«Wochendiagnose: Diss»
Es ist die zentrale Botschaft, die uns derzeit aus den USA erreicht. Ob im Super Bowl-Finale, im Weissen Haus oder auf internationalen Konferenzen dominiert die zur Schau getragene Respektlosigkeit.
Die Kinder mussten mir den aus dem Rapper-Slang in die Jugendsprache aufgenommenen Begriff vor ein paar Jahren erst erklären. Inzwischen hat er einen erschreckenden Siegeszug angetreten. Allen voran die neue US-Regierung teilt mächtig aus. Kritiker, Regierungen und Menschen aus Kriegsgebieten werden gleichermassen verhöhnt und schlechtgemacht, Stilgrenzen sind keine mehr auszumachen. Den ultimativen Diss-Tiefpunkt der Woche bildet die Positionierung zum Ukrainekrieg, die den Opfern der russischen Aggression als Verrat vorkommen muss.

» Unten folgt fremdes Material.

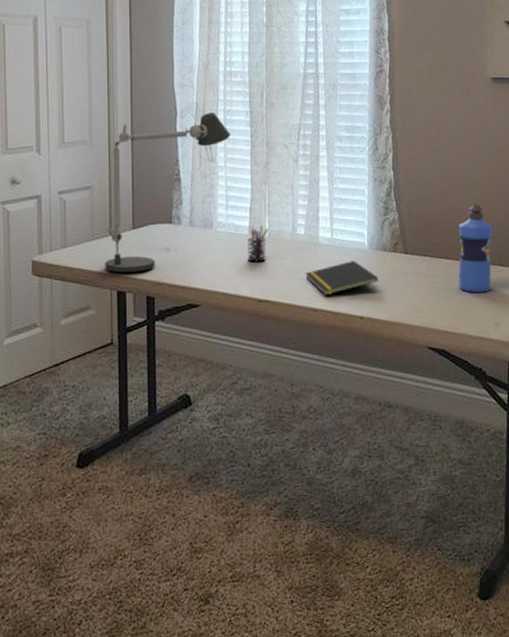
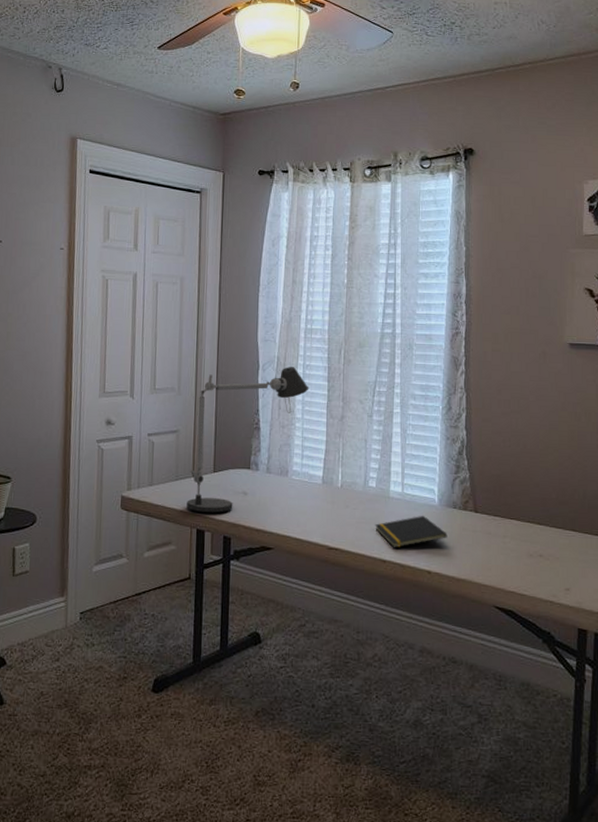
pen holder: present [247,225,269,263] -> none [319,475,342,511]
water bottle: present [458,205,493,292] -> none [529,468,566,556]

Ironischerweise ist das D-Word in meiner persönlichen Erfahrung so ganz anders besetzt. Jahrelang hat mich meine Dissertation im Wirtschaftsvölkerrecht beschäftigt und auch begeistert. Das war allerdings auch eine andere Zeit. Die WTO führte nach ihrer Gründung 1995 zu einer Stärkung des internationalen Freihandels und zu einer regelbasierten Güterabwägung zwischen Wirtschaftsfreiheit und Sozial- sowie Umweltzielen. Selbstredend wird dieses System mit der Verhängung von US-Zöllen ebenfalls gerade mit Füssen getreten.
Mit etwas Distanz könnte man sich damit beruhigen, dass es sich bei den Rapper-Feindseligkeiten um Marketinginstrumente handelt und das in der Politik ja ähnlich sein könnte. Es sieht leider nicht so aus, dass zukünftige Doktorarbeiten dies einmal bestätigen werden.